When we sampled 200 people in Queens for the Genographic ‘Human Family Tree’ Project in 2008 we even found a Khoisan lineage – part of what was effectively a microcosm of global genetic diversity in a single urban US population.
— Spencer Wells (@spwells) May 1, 2018
In the nearly 20 years since the draft of the human genome was complete,* we’ve moved on to bigger and better things. In particular, researchers are looking to diversify their panels of human genetic diversity, because of differences between groups matter. You can’t just substitute them for each other genetically.
There have been efforts to diversify the population panels recently, but that prompts the question whether American population coverage is sufficient. My first thought is that the genetic diversity in the USA is probably getting us 90% of the way there. Consider Spencer’s comment about Queens, it’s the most ethnically diverse large conurbation in the country.
There are some gaps though. In Who We Are David Reich points out the distinctiveness of Indian population genetics. The subcontinent has lots of large census populations which have drifted upward deleterious alleles due to long-term endogamy. And, many of these populations don’t have a strong representation in the Diaspora.
In contrast, much of the rest of the world is panmictic enough that an American panel can pick up most of the variation.
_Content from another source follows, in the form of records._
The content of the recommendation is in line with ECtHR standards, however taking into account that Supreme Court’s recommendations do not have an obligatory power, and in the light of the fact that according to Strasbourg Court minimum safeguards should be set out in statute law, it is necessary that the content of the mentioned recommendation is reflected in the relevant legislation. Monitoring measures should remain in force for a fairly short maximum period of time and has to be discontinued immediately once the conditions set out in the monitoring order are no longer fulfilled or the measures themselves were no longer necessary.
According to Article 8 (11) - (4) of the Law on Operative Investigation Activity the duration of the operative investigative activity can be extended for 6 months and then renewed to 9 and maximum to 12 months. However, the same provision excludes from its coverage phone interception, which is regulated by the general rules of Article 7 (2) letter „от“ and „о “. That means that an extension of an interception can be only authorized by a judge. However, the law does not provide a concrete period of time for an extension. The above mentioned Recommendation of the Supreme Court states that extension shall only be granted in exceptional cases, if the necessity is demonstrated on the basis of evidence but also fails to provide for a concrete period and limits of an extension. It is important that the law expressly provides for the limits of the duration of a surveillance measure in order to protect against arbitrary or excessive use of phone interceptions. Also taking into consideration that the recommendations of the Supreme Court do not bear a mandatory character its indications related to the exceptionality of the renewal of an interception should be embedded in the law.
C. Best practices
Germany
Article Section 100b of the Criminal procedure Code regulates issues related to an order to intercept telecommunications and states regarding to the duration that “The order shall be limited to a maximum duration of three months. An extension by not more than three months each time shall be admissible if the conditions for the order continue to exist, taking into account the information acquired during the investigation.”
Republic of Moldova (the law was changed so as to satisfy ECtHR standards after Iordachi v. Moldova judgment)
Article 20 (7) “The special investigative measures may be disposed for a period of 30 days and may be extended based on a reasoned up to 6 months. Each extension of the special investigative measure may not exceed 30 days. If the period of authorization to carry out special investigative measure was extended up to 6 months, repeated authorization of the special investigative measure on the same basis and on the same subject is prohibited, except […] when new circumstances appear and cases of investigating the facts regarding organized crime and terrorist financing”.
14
American Chinese are skewed toward Guandong and Fujian, but a substantial number of people from other parts of China have arrived in the last generation. Regional structure is not so strong that you’ll miss out on too much, aside from very rare variants which are more extended pedigree scale rather than population scale.
There are small populations such as Hadza, Khoikhoi, and Pygmies in Africa which are probably going to be missed by American population panels, but the total census size of these groups is pretty low (for comparison, there are 1 million Pulayar Dalits in the state of Kerala alone). Much of the rest of Africa is West African variation well represented in African Americans, and Bantu and Nilotic variation probably captured my immigrant communities.
I’d propose supplementing American genetic diversity with sampling Cape Coloureds in South Africa.
* No discussions about how the genome isn’t totally complete. I know that.